On a personal note, the authors believe that participation of radiologists in MDTMs can absolutely be beneficial to patient care. However, radiologists face increasing workload demands [1, 2], and burnout is prevalent in the specialty, with self-reported burnout in approximately one out of three radiologists in recent survey studies [16, 17]. The participation of radiologists in MDTMs should therefore be optimized. For example, treating physicians may select only those cases for preparation by the radiologist in which the in-house radiology report is deemed incomplete or not sufficiently clear to make patient management decisions, and formulate specific questions beforehand to be answered by the radiologist in the MDTM. This may increase the value and efficiency of the radiologists’ MDTM participation. This will also increase the meaningfulness of the work for radiologists and potentially decrease burnout. It will also improve “positive visibility of the radiologist” because the radiologist’s input in the MDTM will become more clinically important, rather than just acting as a colleague demonstrating medical images. In previous work by Balasubramanian et al [18], several other potential ways to improve the efficiency of MDTMs were proposed (Table 3). Patients may also be put on the MDTM list of patients to be discussed with the radiologist for other reasons (e.g., quality control, education). However, we believe there should first be consensus about the exact objectives that have to be achieved by radiologists at MDTMs in relation to the growing number of other tasks that they must also fulfill (e.g., diagnostic image interpretation and interventional procedures), and which should be prioritized or not to keep health care delivery efficient and sustainable. Our results also provide an estimate of the time a radiologist requires per patient that is put on an MDTM list (median of 9 min per patient), which may be used by healthcare policymakers and for reimbursement purposes.

**Listed records:**
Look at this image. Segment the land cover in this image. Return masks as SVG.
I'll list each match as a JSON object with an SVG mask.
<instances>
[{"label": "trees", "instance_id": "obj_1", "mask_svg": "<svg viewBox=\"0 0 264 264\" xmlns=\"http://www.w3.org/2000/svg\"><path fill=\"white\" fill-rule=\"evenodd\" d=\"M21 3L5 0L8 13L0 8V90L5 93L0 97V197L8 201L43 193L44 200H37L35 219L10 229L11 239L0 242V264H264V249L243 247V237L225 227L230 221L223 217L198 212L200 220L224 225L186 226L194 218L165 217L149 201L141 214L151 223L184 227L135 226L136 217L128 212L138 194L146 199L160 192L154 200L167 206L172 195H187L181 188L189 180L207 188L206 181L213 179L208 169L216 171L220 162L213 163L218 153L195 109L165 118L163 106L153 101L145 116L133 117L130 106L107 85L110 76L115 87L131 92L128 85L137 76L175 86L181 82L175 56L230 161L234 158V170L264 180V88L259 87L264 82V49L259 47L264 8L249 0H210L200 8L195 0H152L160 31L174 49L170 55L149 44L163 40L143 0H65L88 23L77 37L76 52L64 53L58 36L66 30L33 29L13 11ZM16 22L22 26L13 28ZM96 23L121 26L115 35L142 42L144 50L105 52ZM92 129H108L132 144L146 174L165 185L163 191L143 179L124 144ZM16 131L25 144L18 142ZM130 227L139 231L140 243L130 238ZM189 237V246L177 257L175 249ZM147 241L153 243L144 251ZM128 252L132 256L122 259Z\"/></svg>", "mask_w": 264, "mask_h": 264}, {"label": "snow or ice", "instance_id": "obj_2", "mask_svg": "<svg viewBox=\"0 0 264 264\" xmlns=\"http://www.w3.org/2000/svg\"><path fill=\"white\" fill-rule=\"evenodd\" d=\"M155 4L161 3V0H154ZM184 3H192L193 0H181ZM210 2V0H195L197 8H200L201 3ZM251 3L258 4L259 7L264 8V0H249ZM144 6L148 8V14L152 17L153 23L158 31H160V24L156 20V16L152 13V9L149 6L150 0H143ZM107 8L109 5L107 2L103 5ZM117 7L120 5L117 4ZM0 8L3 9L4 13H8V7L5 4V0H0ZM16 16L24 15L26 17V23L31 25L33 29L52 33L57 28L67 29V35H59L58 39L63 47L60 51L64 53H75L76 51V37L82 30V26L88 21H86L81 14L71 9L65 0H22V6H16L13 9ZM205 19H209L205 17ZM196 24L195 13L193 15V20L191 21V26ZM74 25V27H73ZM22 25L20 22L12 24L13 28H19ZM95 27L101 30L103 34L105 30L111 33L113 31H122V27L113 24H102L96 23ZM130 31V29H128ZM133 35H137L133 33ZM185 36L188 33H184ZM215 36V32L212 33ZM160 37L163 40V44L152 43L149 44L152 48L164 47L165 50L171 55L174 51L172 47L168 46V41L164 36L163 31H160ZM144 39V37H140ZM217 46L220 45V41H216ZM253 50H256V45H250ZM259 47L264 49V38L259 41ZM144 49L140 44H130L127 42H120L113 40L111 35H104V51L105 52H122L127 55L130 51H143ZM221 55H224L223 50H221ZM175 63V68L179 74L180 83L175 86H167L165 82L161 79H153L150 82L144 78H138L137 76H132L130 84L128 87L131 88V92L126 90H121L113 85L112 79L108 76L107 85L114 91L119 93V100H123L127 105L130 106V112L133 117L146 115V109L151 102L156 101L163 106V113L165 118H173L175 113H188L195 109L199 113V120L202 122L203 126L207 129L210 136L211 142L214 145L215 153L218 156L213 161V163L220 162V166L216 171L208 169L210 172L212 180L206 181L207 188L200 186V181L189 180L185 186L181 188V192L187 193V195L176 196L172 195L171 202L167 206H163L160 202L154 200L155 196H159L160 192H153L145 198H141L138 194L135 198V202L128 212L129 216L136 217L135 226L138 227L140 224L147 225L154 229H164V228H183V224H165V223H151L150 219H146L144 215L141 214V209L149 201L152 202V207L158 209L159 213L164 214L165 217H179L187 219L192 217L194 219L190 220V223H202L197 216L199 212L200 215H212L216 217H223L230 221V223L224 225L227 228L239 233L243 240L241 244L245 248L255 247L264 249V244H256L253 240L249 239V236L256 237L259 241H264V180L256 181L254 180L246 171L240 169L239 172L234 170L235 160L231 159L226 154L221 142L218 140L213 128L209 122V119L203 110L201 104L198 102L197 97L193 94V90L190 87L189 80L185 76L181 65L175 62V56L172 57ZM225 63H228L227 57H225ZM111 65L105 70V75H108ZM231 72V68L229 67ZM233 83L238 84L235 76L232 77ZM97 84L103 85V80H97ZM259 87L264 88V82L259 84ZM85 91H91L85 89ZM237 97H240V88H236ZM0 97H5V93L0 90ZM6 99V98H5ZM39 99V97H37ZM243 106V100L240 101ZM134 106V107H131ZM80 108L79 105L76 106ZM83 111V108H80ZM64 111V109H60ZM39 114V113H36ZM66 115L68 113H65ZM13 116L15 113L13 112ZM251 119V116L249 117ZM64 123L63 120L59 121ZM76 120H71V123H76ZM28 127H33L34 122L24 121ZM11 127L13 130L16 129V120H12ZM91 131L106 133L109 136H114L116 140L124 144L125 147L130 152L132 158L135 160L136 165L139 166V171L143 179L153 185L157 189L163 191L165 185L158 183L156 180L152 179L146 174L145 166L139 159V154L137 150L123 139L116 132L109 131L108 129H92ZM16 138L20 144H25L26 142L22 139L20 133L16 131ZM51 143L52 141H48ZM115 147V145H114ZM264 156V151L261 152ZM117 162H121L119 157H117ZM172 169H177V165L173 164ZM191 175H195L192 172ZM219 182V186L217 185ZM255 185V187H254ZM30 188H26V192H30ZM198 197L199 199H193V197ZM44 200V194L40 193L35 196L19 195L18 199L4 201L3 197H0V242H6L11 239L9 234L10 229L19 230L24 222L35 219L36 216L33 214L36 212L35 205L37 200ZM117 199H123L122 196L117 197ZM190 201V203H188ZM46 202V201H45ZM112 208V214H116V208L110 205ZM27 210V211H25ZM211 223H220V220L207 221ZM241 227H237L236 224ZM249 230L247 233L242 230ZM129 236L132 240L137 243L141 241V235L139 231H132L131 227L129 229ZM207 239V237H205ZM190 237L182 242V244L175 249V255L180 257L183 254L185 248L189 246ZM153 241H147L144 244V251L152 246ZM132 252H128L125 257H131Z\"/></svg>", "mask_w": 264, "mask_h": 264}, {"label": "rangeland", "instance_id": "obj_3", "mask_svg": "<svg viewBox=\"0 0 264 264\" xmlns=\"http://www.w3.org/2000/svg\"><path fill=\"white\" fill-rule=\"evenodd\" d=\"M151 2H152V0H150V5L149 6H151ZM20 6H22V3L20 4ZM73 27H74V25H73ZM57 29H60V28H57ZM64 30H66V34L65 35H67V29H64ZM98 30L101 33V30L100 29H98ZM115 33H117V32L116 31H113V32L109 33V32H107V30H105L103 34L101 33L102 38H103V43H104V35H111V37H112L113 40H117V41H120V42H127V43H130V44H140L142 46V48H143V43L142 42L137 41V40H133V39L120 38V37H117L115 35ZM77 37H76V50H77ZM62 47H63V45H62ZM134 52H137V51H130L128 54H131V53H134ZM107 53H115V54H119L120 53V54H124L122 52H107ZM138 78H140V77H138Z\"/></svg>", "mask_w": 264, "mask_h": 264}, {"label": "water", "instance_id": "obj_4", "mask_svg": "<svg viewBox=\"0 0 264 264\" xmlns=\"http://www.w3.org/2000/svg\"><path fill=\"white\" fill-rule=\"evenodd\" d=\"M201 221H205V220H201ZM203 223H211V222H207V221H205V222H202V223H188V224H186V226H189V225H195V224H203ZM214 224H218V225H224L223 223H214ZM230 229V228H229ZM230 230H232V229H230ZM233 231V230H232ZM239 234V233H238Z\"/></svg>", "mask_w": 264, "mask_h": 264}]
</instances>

**What you have to do:** Please continue the passage about radiologists taking part in multidisciplinary team meetings, picking up right after its final sentence.

**Output of the exercise:**
Table 3 Several potential ways to improve the efficiency of MDTMs, as described by Balasubramanian et al [18]

Previous works have already shown that MDTMs require significant time investments from radiologists [11,12,13]. Numerous previous studies have shown that reinterpretation of imaging examinations by subspecialty radiologists may benefit diagnostic accuracy and may impact patient management compared to original interpretations by general radiologists [19,20,21,22,23,24]. However, in our hospital, the referring physician receives all in-house second opinion reports before the MDTM takes place. So far, there has been a lack of studies that have quantified the yield of the radiologist’s participation in an MDTM after this second opinion reading has already been done.

The present study had some limitations. First, it only evaluated the radiologist’s influence on patient management in MDTMs. Future work is required to quantify other potential benefits of MDTM participation (such as educational opportunities and “visibility of the radiologist”) in relation to the time invested. In addition, a randomized controlled trial should be performed to determine the effect of the participation of radiologists in MDTMs on patient outcome. Second, it remains unclear if the changes in patient management that were caused by the radiologists’ input in the MDTMs were justified. Third, the determination of patient management changes may have been subject to some degree of subjectivity. Fourth, the results of this study apply to a tertiary care center in which subspecialty radiologists participate in MDTMs. It remains unclear if the results also apply to MDTMs done in other types of hospitals or by general radiologists. Fifth, several other types of MDTMs (such as pediatric, breast, cardiac, and interventional radiology) were not included in this study. Sixth, the MCratio metric we introduced has not been previously described or validated. Seventh, this work should not be regarded as a clinical audit, but more as a service evaluation.

In conclusion, radiologists’ time investment in MDTMs is considerable relative to the small proportion of cases in which they influence patient management in the MDTM. The use of radiologists for MDTMs should therefore be improved. Future studies on this topic should also consider other factors such as uniformity of care according to evidence-based practice, validate the MCratio metric, and focus on patient outcome measures.